**Given records**
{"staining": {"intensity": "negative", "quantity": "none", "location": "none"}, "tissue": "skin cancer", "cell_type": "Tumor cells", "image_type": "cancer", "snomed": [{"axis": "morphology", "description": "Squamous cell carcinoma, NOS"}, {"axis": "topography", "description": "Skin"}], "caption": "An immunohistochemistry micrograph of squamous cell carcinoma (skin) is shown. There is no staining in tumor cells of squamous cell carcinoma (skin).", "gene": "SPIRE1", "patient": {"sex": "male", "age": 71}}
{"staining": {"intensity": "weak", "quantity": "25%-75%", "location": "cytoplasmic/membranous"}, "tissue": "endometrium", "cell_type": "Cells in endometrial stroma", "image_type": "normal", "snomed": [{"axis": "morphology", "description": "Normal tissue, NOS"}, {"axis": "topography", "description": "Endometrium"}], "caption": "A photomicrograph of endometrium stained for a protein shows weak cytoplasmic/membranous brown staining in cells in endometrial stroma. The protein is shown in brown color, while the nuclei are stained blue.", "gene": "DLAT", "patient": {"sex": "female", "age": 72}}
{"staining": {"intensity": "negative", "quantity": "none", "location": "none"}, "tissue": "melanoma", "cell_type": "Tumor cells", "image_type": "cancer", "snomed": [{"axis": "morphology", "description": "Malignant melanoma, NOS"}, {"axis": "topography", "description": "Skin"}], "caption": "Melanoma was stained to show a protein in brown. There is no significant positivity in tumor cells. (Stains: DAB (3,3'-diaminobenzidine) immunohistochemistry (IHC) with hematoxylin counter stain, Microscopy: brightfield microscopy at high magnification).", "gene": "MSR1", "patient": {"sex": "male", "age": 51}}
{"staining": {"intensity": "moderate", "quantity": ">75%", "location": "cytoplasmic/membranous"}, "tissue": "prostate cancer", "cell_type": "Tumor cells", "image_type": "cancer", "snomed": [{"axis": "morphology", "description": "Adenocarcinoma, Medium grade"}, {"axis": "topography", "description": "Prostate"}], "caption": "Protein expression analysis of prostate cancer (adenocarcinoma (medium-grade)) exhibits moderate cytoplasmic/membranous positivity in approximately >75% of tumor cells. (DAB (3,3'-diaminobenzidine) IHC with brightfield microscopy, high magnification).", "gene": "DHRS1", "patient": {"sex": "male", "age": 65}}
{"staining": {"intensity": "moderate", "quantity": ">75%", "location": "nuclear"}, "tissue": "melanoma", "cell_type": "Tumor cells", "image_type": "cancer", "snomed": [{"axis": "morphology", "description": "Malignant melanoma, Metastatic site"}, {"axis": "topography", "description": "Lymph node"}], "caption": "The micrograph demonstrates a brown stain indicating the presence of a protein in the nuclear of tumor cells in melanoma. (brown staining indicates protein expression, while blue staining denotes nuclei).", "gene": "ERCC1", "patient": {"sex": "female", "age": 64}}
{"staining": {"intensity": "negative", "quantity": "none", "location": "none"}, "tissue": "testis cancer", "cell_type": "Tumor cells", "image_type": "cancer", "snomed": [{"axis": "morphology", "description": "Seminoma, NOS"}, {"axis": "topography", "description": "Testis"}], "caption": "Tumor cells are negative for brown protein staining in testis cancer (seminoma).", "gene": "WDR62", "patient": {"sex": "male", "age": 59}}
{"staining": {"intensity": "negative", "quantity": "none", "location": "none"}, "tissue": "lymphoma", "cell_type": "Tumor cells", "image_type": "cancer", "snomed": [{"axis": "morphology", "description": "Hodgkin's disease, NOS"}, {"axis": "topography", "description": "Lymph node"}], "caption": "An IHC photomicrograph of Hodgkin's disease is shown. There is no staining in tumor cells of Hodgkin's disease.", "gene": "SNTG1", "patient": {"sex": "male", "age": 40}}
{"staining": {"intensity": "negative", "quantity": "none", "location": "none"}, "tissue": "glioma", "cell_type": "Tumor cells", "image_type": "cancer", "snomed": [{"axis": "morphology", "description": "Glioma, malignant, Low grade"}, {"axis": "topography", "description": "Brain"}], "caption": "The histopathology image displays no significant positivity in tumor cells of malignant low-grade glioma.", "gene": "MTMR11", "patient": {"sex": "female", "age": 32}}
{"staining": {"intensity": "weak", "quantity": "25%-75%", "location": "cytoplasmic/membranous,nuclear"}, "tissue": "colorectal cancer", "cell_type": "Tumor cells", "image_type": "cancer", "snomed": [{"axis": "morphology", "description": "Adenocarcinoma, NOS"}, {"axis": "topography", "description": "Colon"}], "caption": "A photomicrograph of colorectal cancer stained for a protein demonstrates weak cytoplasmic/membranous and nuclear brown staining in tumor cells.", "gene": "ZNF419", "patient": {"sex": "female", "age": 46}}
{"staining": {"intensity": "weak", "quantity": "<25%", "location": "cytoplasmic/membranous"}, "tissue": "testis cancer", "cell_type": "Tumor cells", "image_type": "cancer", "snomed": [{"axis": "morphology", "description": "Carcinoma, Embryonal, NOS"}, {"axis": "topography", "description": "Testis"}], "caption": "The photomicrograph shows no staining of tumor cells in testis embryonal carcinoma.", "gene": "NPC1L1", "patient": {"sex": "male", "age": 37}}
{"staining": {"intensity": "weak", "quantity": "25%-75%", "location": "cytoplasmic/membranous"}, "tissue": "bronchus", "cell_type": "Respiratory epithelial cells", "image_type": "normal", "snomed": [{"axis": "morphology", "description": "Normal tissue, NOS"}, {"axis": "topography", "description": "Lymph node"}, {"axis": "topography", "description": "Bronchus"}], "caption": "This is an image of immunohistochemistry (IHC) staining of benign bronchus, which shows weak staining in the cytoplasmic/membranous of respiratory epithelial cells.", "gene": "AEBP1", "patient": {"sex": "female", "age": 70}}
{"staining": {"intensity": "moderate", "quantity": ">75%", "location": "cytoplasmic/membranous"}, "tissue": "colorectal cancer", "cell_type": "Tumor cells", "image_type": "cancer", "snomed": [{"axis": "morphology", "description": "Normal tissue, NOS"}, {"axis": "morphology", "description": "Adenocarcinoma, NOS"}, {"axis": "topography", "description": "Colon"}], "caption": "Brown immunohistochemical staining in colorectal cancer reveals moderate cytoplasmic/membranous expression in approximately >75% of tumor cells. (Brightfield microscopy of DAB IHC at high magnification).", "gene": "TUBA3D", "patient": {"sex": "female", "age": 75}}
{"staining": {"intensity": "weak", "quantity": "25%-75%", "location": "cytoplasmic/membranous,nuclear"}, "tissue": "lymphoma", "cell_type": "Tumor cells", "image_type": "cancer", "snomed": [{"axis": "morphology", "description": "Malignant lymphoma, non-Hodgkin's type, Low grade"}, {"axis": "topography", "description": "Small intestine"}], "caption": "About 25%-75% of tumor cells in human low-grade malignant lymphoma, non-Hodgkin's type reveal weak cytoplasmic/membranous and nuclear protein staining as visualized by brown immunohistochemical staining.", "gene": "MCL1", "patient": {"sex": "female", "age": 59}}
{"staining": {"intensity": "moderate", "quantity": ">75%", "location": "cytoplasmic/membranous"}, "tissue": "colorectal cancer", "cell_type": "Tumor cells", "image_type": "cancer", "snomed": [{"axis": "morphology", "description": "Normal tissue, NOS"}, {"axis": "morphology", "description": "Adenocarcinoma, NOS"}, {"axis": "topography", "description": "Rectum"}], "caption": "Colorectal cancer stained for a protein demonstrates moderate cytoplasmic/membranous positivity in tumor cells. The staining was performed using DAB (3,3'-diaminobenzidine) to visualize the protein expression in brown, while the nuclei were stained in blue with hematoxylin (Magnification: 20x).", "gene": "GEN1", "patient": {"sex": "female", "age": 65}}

**Task goal**
Copy all of the data above, character for character.

**Your solution**
{"staining": {"intensity": "negative", "quantity": "none", "location": "none"}, "tissue": "skin cancer", "cell_type": "Tumor cells", "image_type": "cancer", "snomed": [{"axis": "morphology", "description": "Squamous cell carcinoma, NOS"}, {"axis": "topography", "description": "Skin"}], "caption": "An immunohistochemistry micrograph of squamous cell carcinoma (skin) is shown. There is no staining in tumor cells of squamous cell carcinoma (skin).", "gene": "SPIRE1", "patient": {"sex": "male", "age": 71}}
{"staining": {"intensity": "weak", "quantity": "25%-75%", "location": "cytoplasmic/membranous"}, "tissue": "endometrium", "cell_type": "Cells in endometrial stroma", "image_type": "normal", "snomed": [{"axis": "morphology", "description": "Normal tissue, NOS"}, {"axis": "topography", "description": "Endometrium"}], "caption": "A photomicrograph of endometrium stained for a protein shows weak cytoplasmic/membranous brown staining in cells in endometrial stroma. The protein is shown in brown color, while the nuclei are stained blue.", "gene": "DLAT", "patient": {"sex": "female", "age": 72}}
{"staining": {"intensity": "negative", "quantity": "none", "location": "none"}, "tissue": "melanoma", "cell_type": "Tumor cells", "image_type": "cancer", "snomed": [{"axis": "morphology", "description": "Malignant melanoma, NOS"}, {"axis": "topography", "description": "Skin"}], "caption": "Melanoma was stained to show a protein in brown. There is no significant positivity in tumor cells. (Stains: DAB (3,3'-diaminobenzidine) immunohistochemistry (IHC) with hematoxylin counter stain, Microscopy: brightfield microscopy at high magnification).", "gene": "MSR1", "patient": {"sex": "male", "age": 51}}
{"staining": {"intensity": "moderate", "quantity": ">75%", "location": "cytoplasmic/membranous"}, "tissue": "prostate cancer", "cell_type": "Tumor cells", "image_type": "cancer", "snomed": [{"axis": "morphology", "description": "Adenocarcinoma, Medium grade"}, {"axis": "topography", "description": "Prostate"}], "caption": "Protein expression analysis of prostate cancer (adenocarcinoma (medium-grade)) exhibits moderate cytoplasmic/membranous positivity in approximately >75% of tumor cells. (DAB (3,3'-diaminobenzidine) IHC with brightfield microscopy, high magnification).", "gene": "DHRS1", "patient": {"sex": "male", "age": 65}}
{"staining": {"intensity": "moderate", "quantity": ">75%", "location": "nuclear"}, "tissue": "melanoma", "cell_type": "Tumor cells", "image_type": "cancer", "snomed": [{"axis": "morphology", "description": "Malignant melanoma, Metastatic site"}, {"axis": "topography", "description": "Lymph node"}], "caption": "The micrograph demonstrates a brown stain indicating the presence of a protein in the nuclear of tumor cells in melanoma. (brown staining indicates protein expression, while blue staining denotes nuclei).", "gene": "ERCC1", "patient": {"sex": "female", "age": 64}}
{"staining": {"intensity": "negative", "quantity": "none", "location": "none"}, "tissue": "testis cancer", "cell_type": "Tumor cells", "image_type": "cancer", "snomed": [{"axis": "morphology", "description": "Seminoma, NOS"}, {"axis": "topography", "description": "Testis"}], "caption": "Tumor cells are negative for brown protein staining in testis cancer (seminoma).", "gene": "WDR62", "patient": {"sex": "male", "age": 59}}
{"staining": {"intensity": "negative", "quantity": "none", "location": "none"}, "tissue": "lymphoma", "cell_type": "Tumor cells", "image_type": "cancer", "snomed": [{"axis": "morphology", "description": "Hodgkin's disease, NOS"}, {"axis": "topography", "description": "Lymph node"}], "caption": "An IHC photomicrograph of Hodgkin's disease is shown. There is no staining in tumor cells of Hodgkin's disease.", "gene": "SNTG1", "patient": {"sex": "male", "age": 40}}
{"staining": {"intensity": "negative", "quantity": "none", "location": "none"}, "tissue": "glioma", "cell_type": "Tumor cells", "image_type": "cancer", "snomed": [{"axis": "morphology", "description": "Glioma, malignant, Low grade"}, {"axis": "topography", "description": "Brain"}], "caption": "The histopathology image displays no significant positivity in tumor cells of malignant low-grade glioma.", "gene": "MTMR11", "patient": {"sex": "female", "age": 32}}
{"staining": {"intensity": "weak", "quantity": "25%-75%", "location": "cytoplasmic/membranous,nuclear"}, "tissue": "colorectal cancer", "cell_type": "Tumor cells", "image_type": "cancer", "snomed": [{"axis": "morphology", "description": "Adenocarcinoma, NOS"}, {"axis": "topography", "description": "Colon"}], "caption": "A photomicrograph of colorectal cancer stained for a protein demonstrates weak cytoplasmic/membranous and nuclear brown staining in tumor cells.", "gene": "ZNF419", "patient": {"sex": "female", "age": 46}}
{"staining": {"intensity": "weak", "quantity": "<25%", "location": "cytoplasmic/membranous"}, "tissue": "testis cancer", "cell_type": "Tumor cells", "image_type": "cancer", "snomed": [{"axis": "morphology", "description": "Carcinoma, Embryonal, NOS"}, {"axis": "topography", "description": "Testis"}], "caption": "The photomicrograph shows no staining of tumor cells in testis embryonal carcinoma.", "gene": "NPC1L1", "patient": {"sex": "male", "age": 37}}
{"staining": {"intensity": "weak", "quantity": "25%-75%", "location": "cytoplasmic/membranous"}, "tissue": "bronchus", "cell_type": "Respiratory epithelial cells", "image_type": "normal", "snomed": [{"axis": "morphology", "description": "Normal tissue, NOS"}, {"axis": "topography", "description": "Lymph node"}, {"axis": "topography", "description": "Bronchus"}], "caption": "This is an image of immunohistochemistry (IHC) staining of benign bronchus, which shows weak staining in the cytoplasmic/membranous of respiratory epithelial cells.", "gene": "AEBP1", "patient": {"sex": "female", "age": 70}}
{"staining": {"intensity": "moderate", "quantity": ">75%", "location": "cytoplasmic/membranous"}, "tissue": "colorectal cancer", "cell_type": "Tumor cells", "image_type": "cancer", "snomed": [{"axis": "morphology", "description": "Normal tissue, NOS"}, {"axis": "morphology", "description": "Adenocarcinoma, NOS"}, {"axis": "topography", "description": "Colon"}], "caption": "Brown immunohistochemical staining in colorectal cancer reveals moderate cytoplasmic/membranous expression in approximately >75% of tumor cells. (Brightfield microscopy of DAB IHC at high magnification).", "gene": "TUBA3D", "patient": {"sex": "female", "age": 75}}
{"staining": {"intensity": "weak", "quantity": "25%-75%", "location": "cytoplasmic/membranous,nuclear"}, "tissue": "lymphoma", "cell_type": "Tumor cells", "image_type": "cancer", "snomed": [{"axis": "morphology", "description": "Malignant lymphoma, non-Hodgkin's type, Low grade"}, {"axis": "topography", "description": "Small intestine"}], "caption": "About 25%-75% of tumor cells in human low-grade malignant lymphoma, non-Hodgkin's type reveal weak cytoplasmic/membranous and nuclear protein staining as visualized by brown immunohistochemical staining.", "gene": "MCL1", "patient": {"sex": "female", "age": 59}}
{"staining": {"intensity": "moderate", "quantity": ">75%", "location": "cytoplasmic/membranous"}, "tissue": "colorectal cancer", "cell_type": "Tumor cells", "image_type": "cancer", "snomed": [{"axis": "morphology", "description": "Normal tissue, NOS"}, {"axis": "morphology", "description": "Adenocarcinoma, NOS"}, {"axis": "topography", "description": "Rectum"}], "caption": "Colorectal cancer stained for a protein demonstrates moderate cytoplasmic/membranous positivity in tumor cells. The staining was performed using DAB (3,3'-diaminobenzidine) to visualize the protein expression in brown, while the nuclei were stained in blue with hematoxylin (Magnification: 20x).", "gene": "GEN1", "patient": {"sex": "female", "age": 65}}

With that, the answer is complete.